Profs. Doutores António Menezes Cordeiro e Ana Perestrelo de Oliveira


2021/2022

CASO PRÁTICO N.º 8:


DA ADMINISTRAÇÃO À FISCALIZAÇÃO DA VAI DAR TUDO CERTO, S.A.

Em 2017, António e Bernardo, jovens empreendedores, viviam num período de


inocência em que acreditavam que tudo era possível. Tinham um projeto empresarial
que, na sua perspetiva, tinha um futuro muito promissor. Para dar forma jurídica ao
projeto, constituíram uma sociedade anónima juntamente com quatro investidores, com
a firma “Vai dar tudo certo, S.A.”. Pediram a um contabilista, Eduardo, umas dicas
sobre os estatutos e escolheram o modelo de governo previsto no art. 278.º/1, a) CSC, o
único cujo funcionamento prático o contabilista conhecia. Um amigo do contabilista,
que era ROC (Filipe), ficou como fiscal único. António e Bernardo ficaram como
administradores executivos e dois dos investidores (Carlos e Diogo) ficaram como não
executivos.

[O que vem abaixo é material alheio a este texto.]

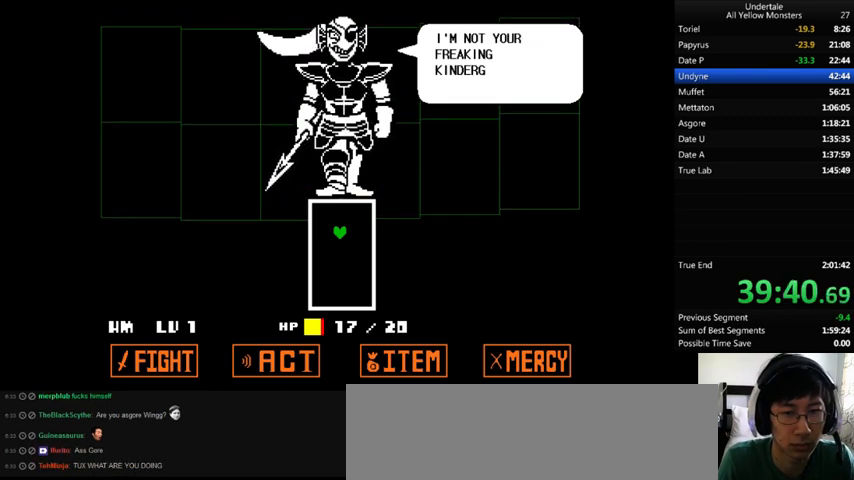
{"keys": ["x"], "events": [[200, "x", "down"], [200, "z", "up"], [233, "x", "up"], [267, "x", "down"], [267, "z", "down"], [333, "z", "up"], [400, "x", "up"], [400, "z", "down"], [467, "x", "down"], [467, "z", "up"]]}
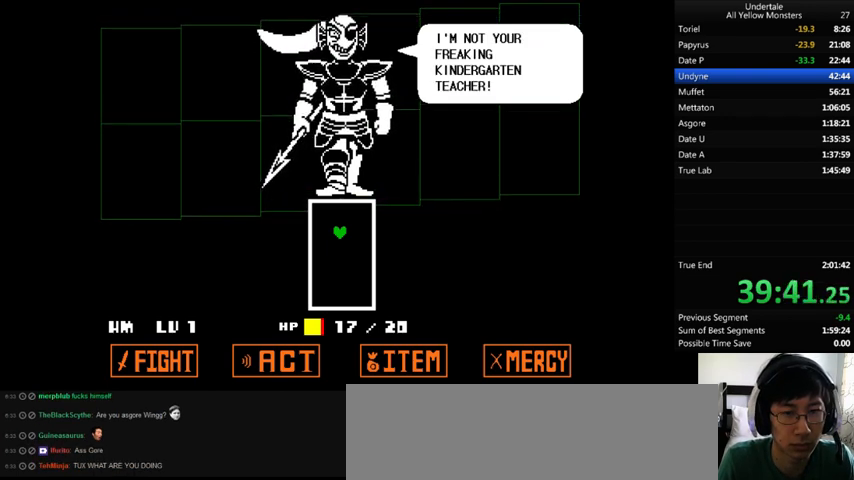
{"keys": ["z"], "events": [[33, "x", "up"], [33, "z", "down"], [133, "x", "down"], [133, "z", "up"], [200, "x", "up"], [200, "z", "down"], [267, "z", "up"], [367, "x", "down"], [467, "x", "up"], [467, "z", "down"]]}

Bernardo assumiu a presidência do conselho.

António, Bernardo, Carlos e Diogo tiveram o cuidado de espelhar esta composição e


organização do conselho de administração num acordo parassocial. Neste especificaram
também que determinadas matérias, especialmente relevantes, só podiam ser aprovadas
por maioria de 2/3 dos membros do conselho.

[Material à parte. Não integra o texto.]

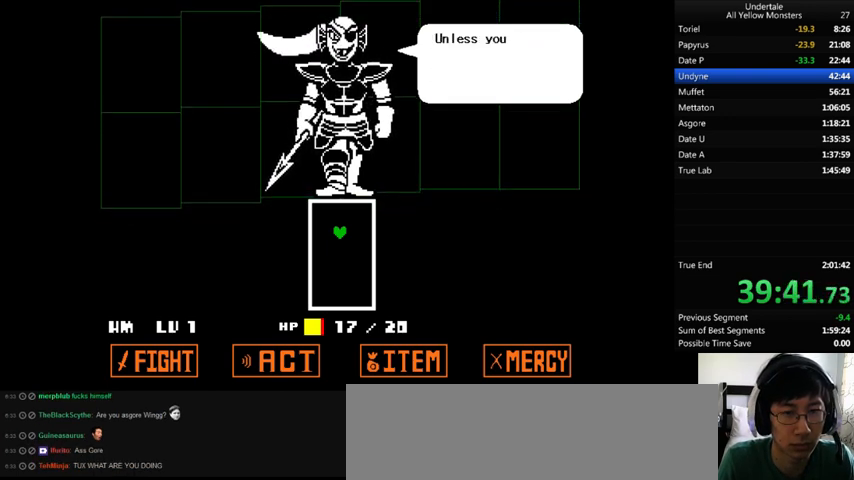
{"keys": ["z"], "events": [[67, "x", "down"], [67, "z", "up"], [167, "x", "up"], [167, "z", "down"], [233, "x", "down"], [267, "z", "up"], [333, "x", "up"], [333, "z", "down"], [433, "x", "down"], [433, "z", "up"], [500, "x", "up"], [500, "z", "down"]]}
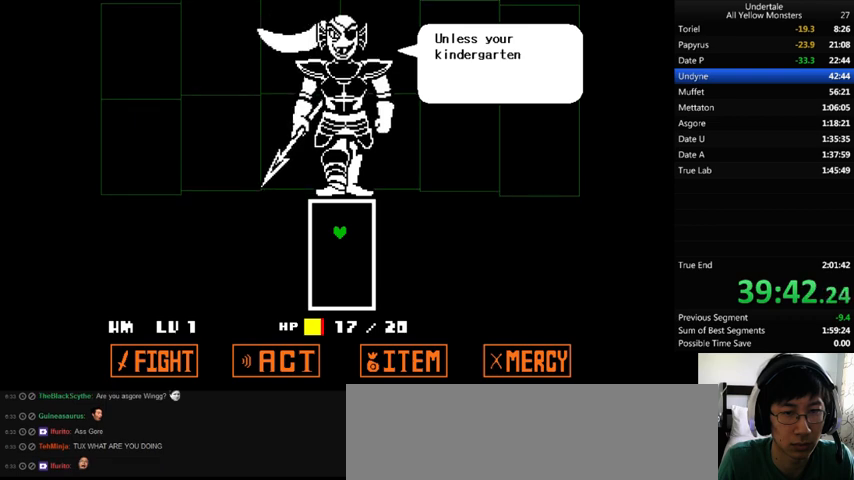
{"keys": ["z"], "events": [[100, "x", "down"], [100, "z", "up"], [167, "x", "up"], [167, "z", "down"], [267, "x", "down"], [267, "z", "up"], [367, "x", "up"], [367, "z", "down"], [400, "x", "down"], [467, "z", "up"], [500, "x", "up"], [500, "z", "down"]]}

Apesar de aparentemente os negócios da sociedade estarem a correr bem, a verdade é


que esta não apresentava resultados positivos. Em 2019, os quatro investidores
começaram a ficar desconfortáveis. Carlos e Diogo pediram então mais informações
sobre alguns contratos celebrados pela sociedade que apareciam de forma obscura nas
contas da sociedade. António e Bernardo responderam que eles deviam confiar na
informação que lhes tinha sido prestada e que a insistência no assunto consubstanciava
uma manifestação de deslealdade que, colocando em causa o trabalho de equipa, era
inadmissível. Carlos e Diogo escreveram então ao contabilista da sociedade, Eduardo,
a pedir pormenores sobre as contas, tendo este respondido que não o podia fazer sem o
consentimento de António e Bernardo.

Por portas travessas, os investidores acabaram por perceber que António e Bernardo
tinham celebrado um contrato com a sociedade, nos termos do qual esta lhes pagava
uma “comissão de gestão”, consumindo esta praticamente todos os resultados positivos
da atividade da sociedade. Perante isto, os investidores pretendem levar a questão aos
tribunais, retirando todas as consequências, incluindo a responsabilização de António e
Bernardo pelos prejuízos sofridos.

António e Bernardo, quando se apercebem da intenção daqueles, escrevem-lhes uma


carta onde explicam que atuaram no contexto da sua discricionariedade empresarial, por
entenderem que esta era a solução que melhor servia os interesses da sociedade. Não
podem, portanto, ser responsabilizados.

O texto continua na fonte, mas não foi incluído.